Another defender, if she could so be called, spoke for her. “It is true, please your Ladyship,” said Mrs. Aylward, “that Mr. Belamour called her the wife of this poor young gentleman.”
Jumbo too exclaimed, “No one knew but Jumbo; His Honour marry pretty missie in mas’r’s wig and crimson dressing-gown.”
“A new stratagem!” ironically observed the incensed lady. “But your game is played out, miss, for madam I cannot call you. Such a marriage cannot stand for a moment; and if a lawyer like Amyas Belamour pretended it could, either his wits were altogether astray or he grossly deceived you. Or, as I believe, he trafficked with you to entrap this unhappy youth, whose person and house you have, between you, almost destroyed. Remove her, Loveday, and lock her up till we can send for a magistrate to take depositions in the morning. Go quietly, girl I will not have my son disturbed with your outcries.”
Poor Aurelia’s voice died in her throat. Oh! why did not Mr. Belamour come to her rescue? Ah! he had bidden her trust and be patient; she had transgressed, and he had abandoned her!
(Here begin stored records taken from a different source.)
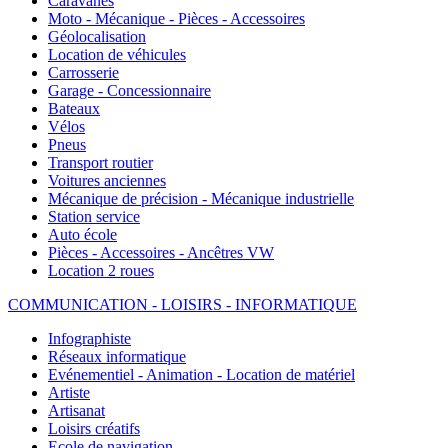
Caravanes
Moto - Mécanique - Pièces - Accessoires
Géolocalisation
Location de véhicules
Carrosserie
Garage - Concessionnaire
Bateaux
Vélos
Pneus
Transport routier
Voitures anciennes
Mécanique de précision - Mécanique industrielle
Station service
Auto école
Pièces - Accessoires - Ancêtres VW
Location 2 roues
COMMUNICATION - LOISIRS - INFORMATIQUE
Infographiste
Réseaux informatique
Evénementiel - Animation - Location de matériel
Artiste
Artisanat
Loisirs créatifs
Ecole de navigation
There was no sign of life or consciousness in the pallid face on the bed, and with a bleeding heart she let the waiting-maid lead her through the outer apartment, still redolent of the burning, reached her own chamber, heard the key turn in the lock, and fell across her bed in a sort of annihilation.
The threat was unspeakably frightful. Those were days of capital punishment for half the offences in the calendar, and of what was to her scarcely less dreadful, of promiscuous imprisonment, fetters, and gaol fever. Poor Aurelia’s ignorance could hardly enhance these horrors, and when her perceptions began to clear themselves, her first thought was of flight from a fate equally dreadful to the guilty or not guilty.
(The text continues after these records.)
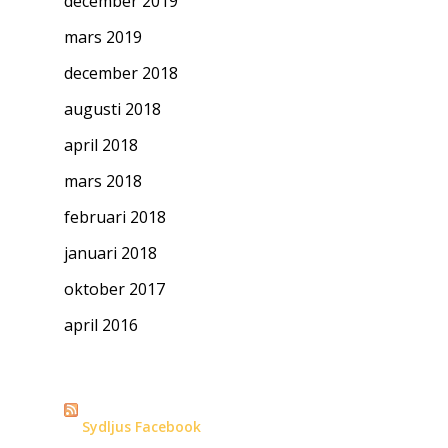
december 2019
mars 2019
december 2018
augusti 2018
april 2018
mars 2018
februari 2018
januari 2018
oktober 2017
april 2016
Sydljus Facebook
Springing from the bed, she tried the other door of her room, which was level with the wainscoting, and not readily observed by a person unfamiliar with the house. It yielded to her hand, and she knew there was a whole suite of empty rooms thus communicating with one another. It was one of those summer nights that are never absolutely dark, and there was a full moon, so that she had light enough to throw off her conspicuous white habit, all scorched and singed as it was, and to put on her dark blue cloth one, with her camlet cloak and hood. She made up a small bundle of clothes, took her purse, which was well filled with guineas and silver, and moved softly to the door. Hide and seek had taught her all the modes of eluding observation, and with her walking shoes in her hand, and her feet slippered, she noiselessly crept through one empty room after another, and descended the stair into her own lobby, where she knew how to open the sash door.
One moment the thought that Mr. Belamour would protect her made her pause, but the white phantom she had seen seemed more unreal than the voice she was accustomed to, and both alike had vanished and abandoned her to her fate. Nay, she had been cheated from the first. Everything had given way with her. My Lady might be coming to send her to prison. Hark, some one was coming! She darted out, down the steps, along the path like a wild bird from a cage.